--- PROVIDED DATA ---
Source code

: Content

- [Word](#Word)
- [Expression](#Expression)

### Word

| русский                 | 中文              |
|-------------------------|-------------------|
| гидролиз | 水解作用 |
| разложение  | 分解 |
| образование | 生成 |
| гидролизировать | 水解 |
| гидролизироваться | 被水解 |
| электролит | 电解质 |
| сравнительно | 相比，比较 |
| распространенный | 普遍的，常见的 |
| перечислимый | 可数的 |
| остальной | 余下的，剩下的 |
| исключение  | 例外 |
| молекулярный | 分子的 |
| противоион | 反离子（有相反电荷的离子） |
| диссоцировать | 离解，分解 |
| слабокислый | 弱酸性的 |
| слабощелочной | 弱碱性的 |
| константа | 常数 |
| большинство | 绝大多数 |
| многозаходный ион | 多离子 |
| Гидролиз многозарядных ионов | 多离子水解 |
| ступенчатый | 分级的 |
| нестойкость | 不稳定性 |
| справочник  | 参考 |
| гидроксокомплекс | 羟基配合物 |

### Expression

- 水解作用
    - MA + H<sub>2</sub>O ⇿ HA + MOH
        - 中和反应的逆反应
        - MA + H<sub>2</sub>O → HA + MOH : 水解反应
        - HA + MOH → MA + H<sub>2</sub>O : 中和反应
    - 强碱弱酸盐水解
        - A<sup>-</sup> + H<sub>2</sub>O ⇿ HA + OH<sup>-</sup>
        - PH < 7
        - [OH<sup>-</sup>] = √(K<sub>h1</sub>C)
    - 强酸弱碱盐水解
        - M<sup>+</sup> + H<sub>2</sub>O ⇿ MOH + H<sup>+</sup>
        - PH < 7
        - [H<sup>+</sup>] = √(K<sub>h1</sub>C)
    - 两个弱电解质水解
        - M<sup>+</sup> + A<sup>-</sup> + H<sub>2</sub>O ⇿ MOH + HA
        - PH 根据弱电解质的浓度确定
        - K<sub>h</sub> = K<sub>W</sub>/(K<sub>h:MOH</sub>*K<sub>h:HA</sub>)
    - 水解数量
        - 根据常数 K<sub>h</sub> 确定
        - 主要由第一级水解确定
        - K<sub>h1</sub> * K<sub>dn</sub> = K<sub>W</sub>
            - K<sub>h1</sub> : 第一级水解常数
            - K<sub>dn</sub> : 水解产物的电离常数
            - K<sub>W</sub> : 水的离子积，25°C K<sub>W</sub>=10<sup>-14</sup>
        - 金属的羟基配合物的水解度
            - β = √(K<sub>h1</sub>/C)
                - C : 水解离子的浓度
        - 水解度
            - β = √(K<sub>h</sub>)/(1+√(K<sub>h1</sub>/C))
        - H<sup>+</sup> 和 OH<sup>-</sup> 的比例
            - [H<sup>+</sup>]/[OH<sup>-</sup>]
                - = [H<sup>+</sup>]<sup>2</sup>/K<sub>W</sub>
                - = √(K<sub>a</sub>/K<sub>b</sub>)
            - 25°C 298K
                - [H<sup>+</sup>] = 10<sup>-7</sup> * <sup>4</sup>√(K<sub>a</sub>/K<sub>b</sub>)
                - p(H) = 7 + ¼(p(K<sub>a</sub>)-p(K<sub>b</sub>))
---
- [EXERCISE] Throughout the material above, find every line holding "Expression" and copy it.

- [OUTPUT FOR THIS EXERCISE]
- [Expression](#Expression)
### Expression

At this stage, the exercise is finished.